The hope of the resurrection

Christian hope lies in the belief that Christ has conquered death, and Christians will be able to be known and loved fully as themselves in eternal life, which will include their resurrected bodies, Barstad said.

“(A) Christian wants to continue to exist as himself. He knows that he is loved by his Creator and Redeemer who wants him to exist always. Consequently, he can have the courage to love himself enough to want that self, this somebody, to exist forever,” Barstad said.

While Christians may experience wrongs and sufferings in this life, they can have the hope of knowing that “they have been loved by Christ who through his own divine-human dying and rising can take them apart, to the very dust, and refashion them, making something beautiful out of the tangled mess,” he added.

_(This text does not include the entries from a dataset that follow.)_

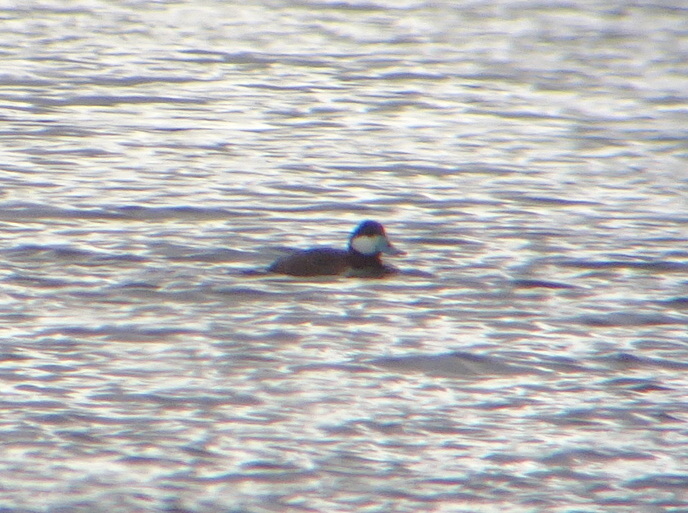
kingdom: Animalia
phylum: Chordata
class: Aves
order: Anseriformes
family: Anatidae
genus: Oxyura
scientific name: Oxyura jamaicensis
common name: Ruddy duck
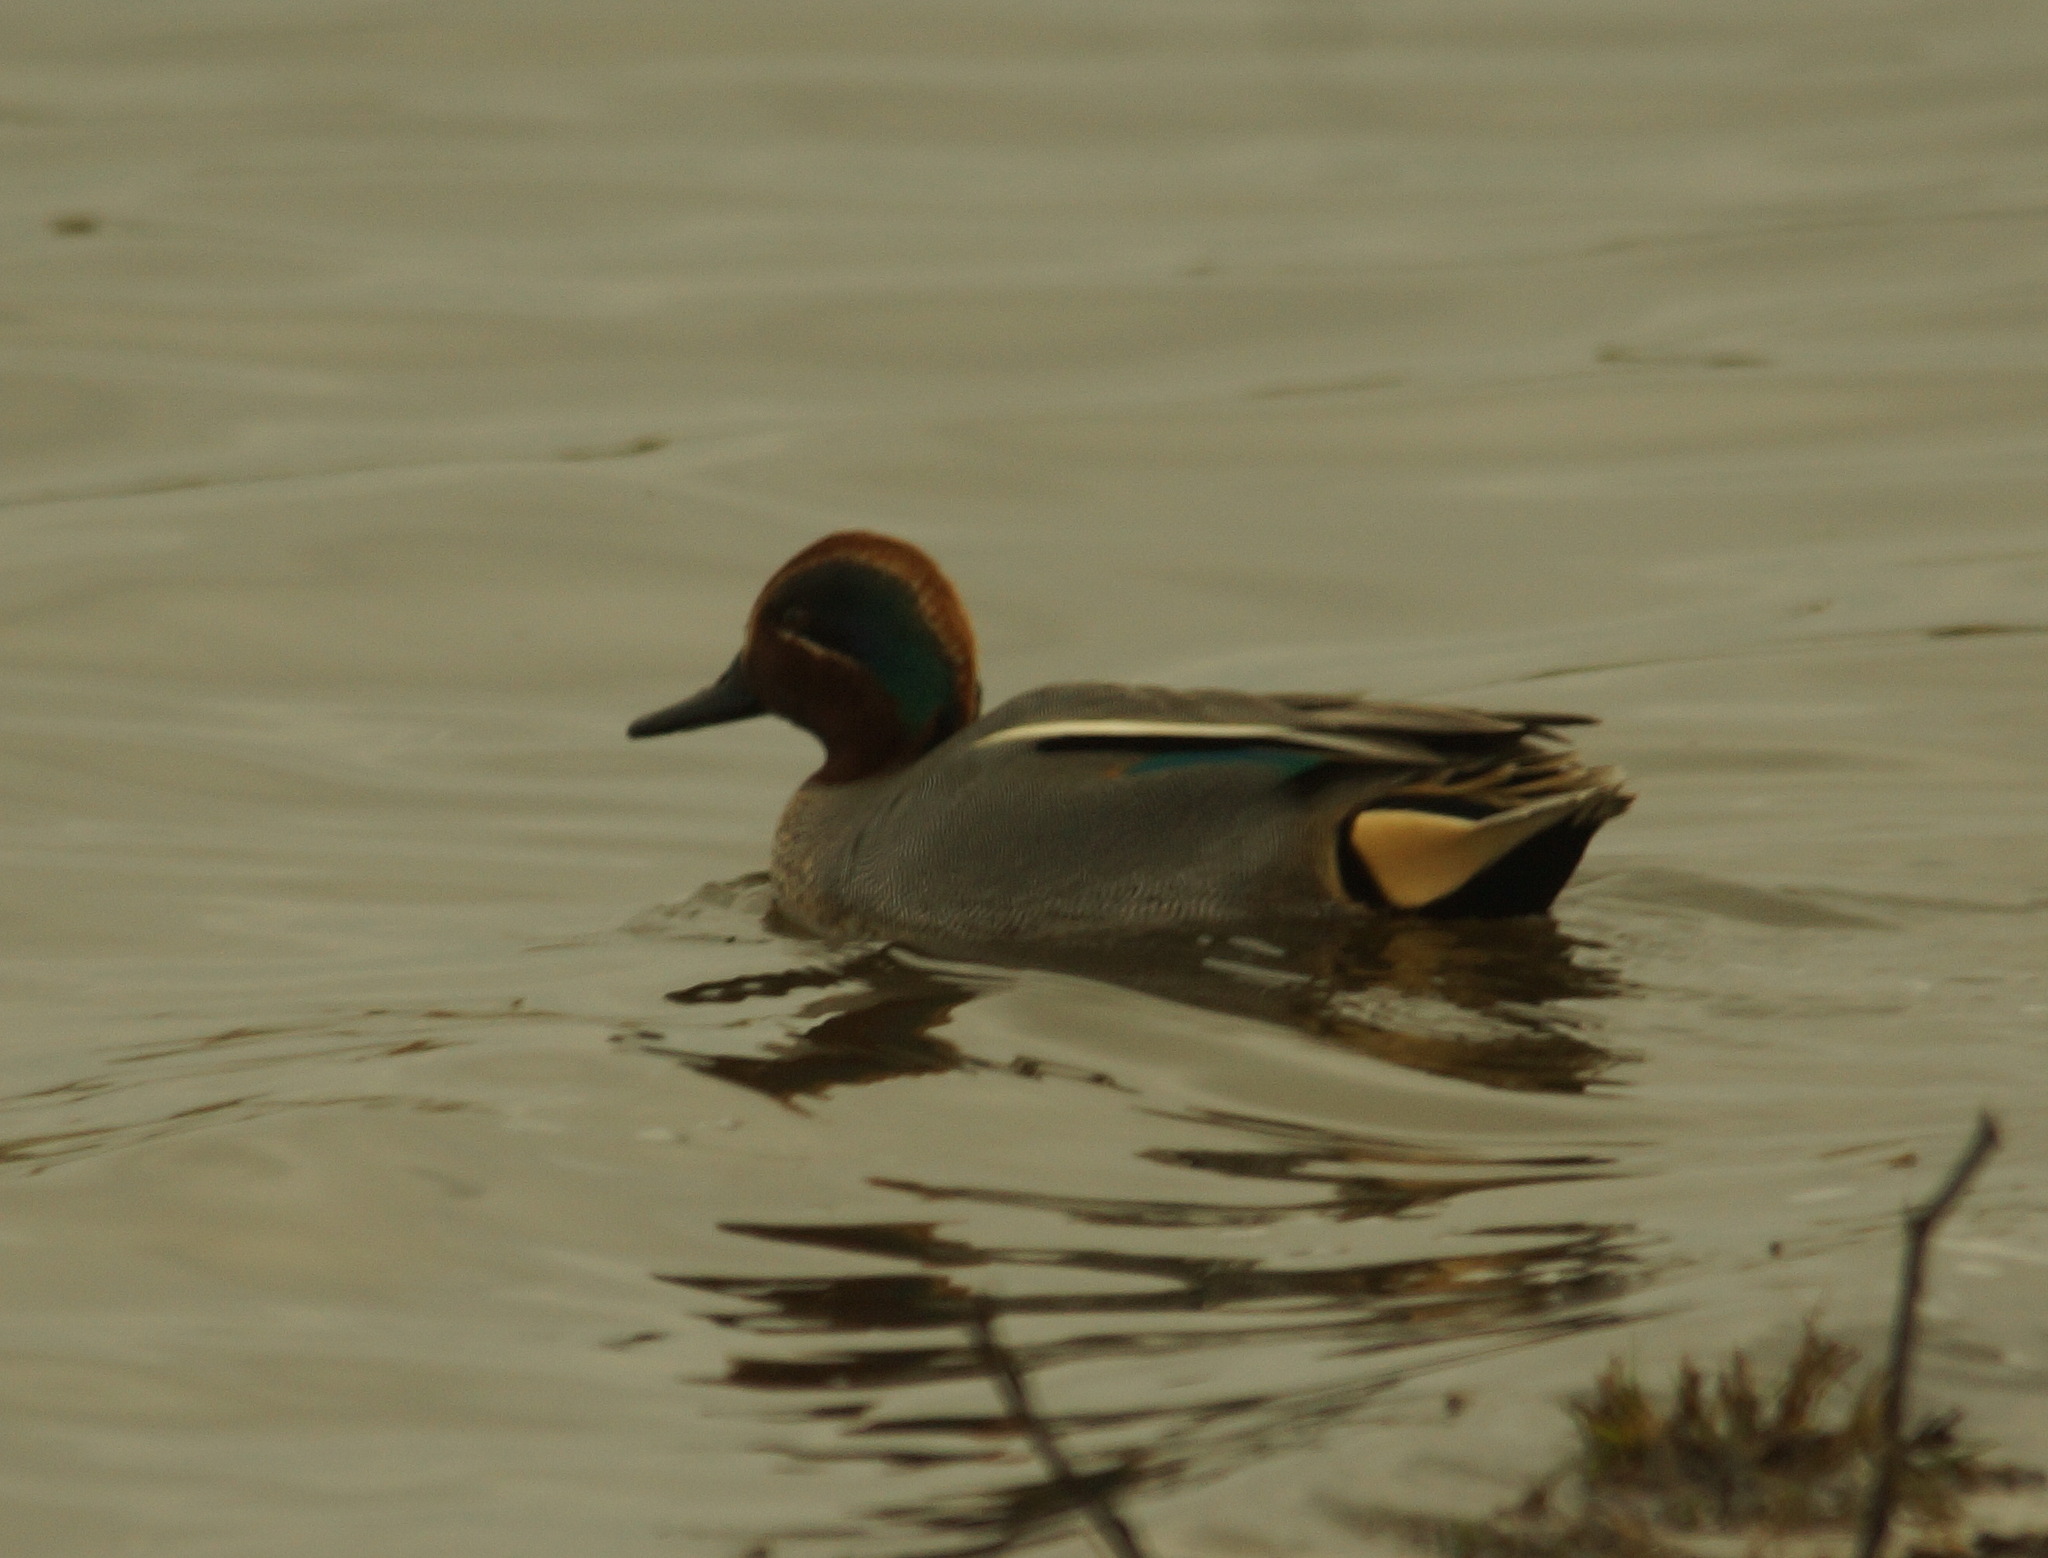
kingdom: Animalia
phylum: Chordata
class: Aves
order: Anseriformes
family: Anatidae
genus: Anas
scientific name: Anas crecca
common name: Eurasian teal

Christians also have the hope that not only will they be resurrected individually, but that they will rejoin their loves ones, “living in a renewed and refashioned heaven and earth,” Barstad said.

“This is why we evangelize, this is why we repent and make amends for our wrongs and forgive those who wrong us, this is why we pray for the dead, and this is why the saints who already enjoy the (beatific) vision of God nonetheless still pray for us. They are still invested in this world and await with us the final revelation of Christ that will bring about the resurrection of everybody.”